_GOAL_
Please retype the rows below word for word, starting at the very first line and ending with the line that contains "10 h 51 min", both ends included.

___ RECORDS PROVIDED ___

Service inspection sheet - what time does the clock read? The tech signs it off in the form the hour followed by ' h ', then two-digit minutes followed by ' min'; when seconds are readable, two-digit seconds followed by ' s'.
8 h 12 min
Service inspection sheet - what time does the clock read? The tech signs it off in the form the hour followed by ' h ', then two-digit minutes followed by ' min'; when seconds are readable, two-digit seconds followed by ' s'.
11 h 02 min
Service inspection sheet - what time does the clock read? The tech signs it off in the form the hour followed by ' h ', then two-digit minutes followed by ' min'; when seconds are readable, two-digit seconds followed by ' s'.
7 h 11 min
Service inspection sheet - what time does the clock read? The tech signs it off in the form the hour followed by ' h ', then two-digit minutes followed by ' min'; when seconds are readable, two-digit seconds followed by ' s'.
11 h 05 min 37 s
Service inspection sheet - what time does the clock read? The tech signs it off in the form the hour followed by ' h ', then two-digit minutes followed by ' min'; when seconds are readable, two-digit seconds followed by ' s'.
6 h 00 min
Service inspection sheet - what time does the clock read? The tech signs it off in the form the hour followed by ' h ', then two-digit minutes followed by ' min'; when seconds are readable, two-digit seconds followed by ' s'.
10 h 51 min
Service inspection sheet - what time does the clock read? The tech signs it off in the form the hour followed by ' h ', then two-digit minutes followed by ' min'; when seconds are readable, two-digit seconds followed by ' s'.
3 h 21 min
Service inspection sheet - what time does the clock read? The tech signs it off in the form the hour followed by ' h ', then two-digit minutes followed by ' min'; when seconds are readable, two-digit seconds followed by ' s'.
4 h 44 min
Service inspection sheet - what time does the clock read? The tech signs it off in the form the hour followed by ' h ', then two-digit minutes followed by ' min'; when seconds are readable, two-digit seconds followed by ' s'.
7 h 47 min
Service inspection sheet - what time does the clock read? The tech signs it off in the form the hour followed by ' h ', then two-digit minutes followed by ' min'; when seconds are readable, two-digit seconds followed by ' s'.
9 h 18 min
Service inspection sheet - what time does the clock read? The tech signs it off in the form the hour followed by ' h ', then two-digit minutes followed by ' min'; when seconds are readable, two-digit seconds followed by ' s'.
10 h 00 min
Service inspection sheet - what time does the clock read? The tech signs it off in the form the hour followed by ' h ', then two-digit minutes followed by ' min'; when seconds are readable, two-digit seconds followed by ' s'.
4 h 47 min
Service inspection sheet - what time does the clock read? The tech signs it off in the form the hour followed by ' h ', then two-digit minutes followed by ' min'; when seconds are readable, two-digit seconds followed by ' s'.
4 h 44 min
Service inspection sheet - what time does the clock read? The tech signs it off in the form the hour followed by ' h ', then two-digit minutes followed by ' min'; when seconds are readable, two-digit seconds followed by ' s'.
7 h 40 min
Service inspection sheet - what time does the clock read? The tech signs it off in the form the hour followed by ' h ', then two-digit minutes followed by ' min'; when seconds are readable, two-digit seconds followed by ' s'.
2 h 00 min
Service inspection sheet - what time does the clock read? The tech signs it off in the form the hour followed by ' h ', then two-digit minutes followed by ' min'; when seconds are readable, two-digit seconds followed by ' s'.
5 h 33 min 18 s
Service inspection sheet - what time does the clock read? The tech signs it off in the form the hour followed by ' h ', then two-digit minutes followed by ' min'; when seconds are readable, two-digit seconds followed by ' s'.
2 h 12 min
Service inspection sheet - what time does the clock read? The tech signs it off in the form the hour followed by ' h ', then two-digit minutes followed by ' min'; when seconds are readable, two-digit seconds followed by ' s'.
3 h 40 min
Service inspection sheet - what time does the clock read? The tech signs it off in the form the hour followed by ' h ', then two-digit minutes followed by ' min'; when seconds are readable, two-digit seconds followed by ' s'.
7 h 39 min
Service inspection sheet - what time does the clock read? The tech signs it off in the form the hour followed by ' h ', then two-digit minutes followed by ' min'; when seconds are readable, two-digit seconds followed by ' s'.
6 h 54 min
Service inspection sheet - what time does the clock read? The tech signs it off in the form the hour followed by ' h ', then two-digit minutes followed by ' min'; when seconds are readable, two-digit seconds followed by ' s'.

___

_SOLUTION_
Service inspection sheet - what time does the clock read? The tech signs it off in the form the hour followed by ' h ', then two-digit minutes followed by ' min'; when seconds are readable, two-digit seconds followed by ' s'.
8 h 12 min
Service inspection sheet - what time does the clock read? The tech signs it off in the form the hour followed by ' h ', then two-digit minutes followed by ' min'; when seconds are readable, two-digit seconds followed by ' s'.
11 h 02 min
Service inspection sheet - what time does the clock read? The tech signs it off in the form the hour followed by ' h ', then two-digit minutes followed by ' min'; when seconds are readable, two-digit seconds followed by ' s'.
7 h 11 min
Service inspection sheet - what time does the clock read? The tech signs it off in the form the hour followed by ' h ', then two-digit minutes followed by ' min'; when seconds are readable, two-digit seconds followed by ' s'.
11 h 05 min 37 s
Service inspection sheet - what time does the clock read? The tech signs it off in the form the hour followed by ' h ', then two-digit minutes followed by ' min'; when seconds are readable, two-digit seconds followed by ' s'.
6 h 00 min
Service inspection sheet - what time does the clock read? The tech signs it off in the form the hour followed by ' h ', then two-digit minutes followed by ' min'; when seconds are readable, two-digit seconds followed by ' s'.
10 h 51 min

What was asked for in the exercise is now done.